Lees de nieuwjaarsbrieven van...

Als kind je nieuwjaarsbrief voorlezen was altijd een apart moment. De Kern haalt deze fijne traditie van onder het stof en geeft er een eigenzinnige, nieuwe draai aan. We geven zes interessante Belgen de opdracht om het afgelopen jaar samen te vatten of een blik te werpen op de twaalf maanden die voor ons liggen.

Afgelopen weekend waren Amir Bachrouri, Lize Spit, Walter Weyns, Mustafa Kör en Bent Van Looy te gast in De Kern voor de tweede editie Van De Schoonheid en de Tijd. Annelies Beck kon er door familiale redenen niet bij zijn, maar stuurde een opname van haar brief in.

Lees/beluister de brieven van:
Amir Bachrouri
Walter Weyns
Mustafa Kör
Bent Van Looy
Annelies Beck

AMIR BACHROURI

Jullie zien mij hier niet combiplassen, maar wel luchtgitaar spelen. Het was niet dat ik er gisterenavond in een dronken bui wat onbehoorlijke dingen uitkraamde. Over Roma bijvoorbeeld. Het volk dat maar één taal begrijpt: de taal van de matrakken. Vergeef me, het was echt niet de veruitwendiging van wat er nuchter in zit. Het was gewoon … zattemansklap.
And yes, ik not know wat voor crazy politiek jaar het is geweest, maar mens, voor mij was het wel the drup in the emmer that is totally full.

Lieve mensen, ik maak mij zorgen over ons politieke klimaat. En neen, ik wil hier niet vervallen in gezuurpruim of jullie met een slecht gevoel naar huis sturen, maar ik wil gewoon van deze gelegenheid gebruik maken om via mijn stem de woede die in mij huist zijn weg naar buiten te laten vinden. De deur van deze zaal stond wagenwijd open, maar het bakje waarin de zoveelste kans voor onze politici ligt verscholen, zit potdicht. 

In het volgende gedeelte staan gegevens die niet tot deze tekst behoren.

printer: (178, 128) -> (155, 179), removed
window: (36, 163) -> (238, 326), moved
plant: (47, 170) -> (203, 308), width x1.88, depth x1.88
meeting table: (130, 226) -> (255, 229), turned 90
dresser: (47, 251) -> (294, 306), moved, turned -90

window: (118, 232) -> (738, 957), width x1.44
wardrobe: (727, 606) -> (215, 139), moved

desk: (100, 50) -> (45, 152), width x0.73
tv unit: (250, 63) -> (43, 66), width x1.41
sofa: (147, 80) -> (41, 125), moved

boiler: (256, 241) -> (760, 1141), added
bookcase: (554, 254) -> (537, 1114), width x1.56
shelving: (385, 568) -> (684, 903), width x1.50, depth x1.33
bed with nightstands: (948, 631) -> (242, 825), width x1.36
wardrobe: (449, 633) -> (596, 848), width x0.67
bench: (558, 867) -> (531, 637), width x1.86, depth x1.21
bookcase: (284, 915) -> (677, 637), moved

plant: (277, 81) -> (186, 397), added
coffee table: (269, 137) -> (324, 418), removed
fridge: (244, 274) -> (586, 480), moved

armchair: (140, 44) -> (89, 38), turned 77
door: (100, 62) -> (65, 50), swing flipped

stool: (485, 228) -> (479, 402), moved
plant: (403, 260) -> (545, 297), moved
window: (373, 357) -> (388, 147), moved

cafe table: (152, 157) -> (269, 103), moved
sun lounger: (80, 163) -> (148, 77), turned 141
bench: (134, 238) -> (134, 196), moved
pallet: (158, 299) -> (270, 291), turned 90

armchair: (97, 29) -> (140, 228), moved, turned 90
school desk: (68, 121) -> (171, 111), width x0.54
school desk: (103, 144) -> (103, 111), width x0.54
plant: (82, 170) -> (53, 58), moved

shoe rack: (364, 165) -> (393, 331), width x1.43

De anekdotes van de behoeders van het vaderland zijn misschien niet structureel voor het falen van onze politiek, maar ze vertellen wel iets over wat er in die politiek allemaal zo fout loopt. Een, twee of zelfs drie misstappen kunnen we vermommen als zijnde anekdotiek. Maar spreken we vanaf vier voorvallen niet van iets dat begint te ruiken naar een patroon? Spreken we dan niet over data?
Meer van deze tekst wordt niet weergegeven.